# What is expected:
Reproduce every line of the material below without changes, and leave the pictures out of your answer.

--- Study material ---

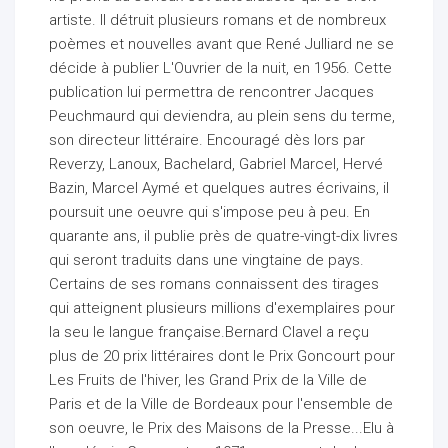
artiste. Il détruit plusieurs romans et de nombreux
poèmes et nouvelles avant que René Julliard ne se
décide à publier L'Ouvrier de la nuit, en 1956. Cette
publication lui permettra de rencontrer Jacques
Peuchmaurd qui deviendra, au plein sens du terme,
ur
son directeur littéraire. Encouragé dès lors par
Reverzy, Lanoux, Bachelard, Gabriel Marcel, Hervé
Bazin, Marcel Aymé et quelques autres écrivains, il
poursuit une oeuvre qui s'impose peu à peu. En
quarante ans, il publie près de quatre-vingt-dix livres
qui seront traduits dans une vingtaine de pays.
Certains de ses romans connaissent des tirages
qui atteignent plusieurs millions d'exemplaires pour
la seu le langue française.Bernard Clavel a reçu
plus de 20 prix littéraires dont le Prix Goncourt pour
Les Fruits de l'hiver, les Grand Prix de la Ville de
Paris et de la Ville de Bordeaux pour l'ensemble de
son oeuvre, le Prix des Maisons de la Presse...Elu à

---

# The answer:
artiste. Il détruit plusieurs romans et de nombreux
poèmes et nouvelles avant que René Julliard ne se
décide à publier L'Ouvrier de la nuit, en 1956. Cette
publication lui permettra de rencontrer Jacques
Peuchmaurd qui deviendra, au plein sens du terme,
ur
son directeur littéraire. Encouragé dès lors par
Reverzy, Lanoux, Bachelard, Gabriel Marcel, Hervé
Bazin, Marcel Aymé et quelques autres écrivains, il
poursuit une oeuvre qui s'impose peu à peu. En
quarante ans, il publie près de quatre-vingt-dix livres
qui seront traduits dans une vingtaine de pays.
Certains de ses romans connaissent des tirages
qui atteignent plusieurs millions d'exemplaires pour
la seu le langue française.Bernard Clavel a reçu
plus de 20 prix littéraires dont le Prix Goncourt pour
Les Fruits de l'hiver, les Grand Prix de la Ville de
Paris et de la Ville de Bordeaux pour l'ensemble de
son oeuvre, le Prix des Maisons de la Presse...Elu à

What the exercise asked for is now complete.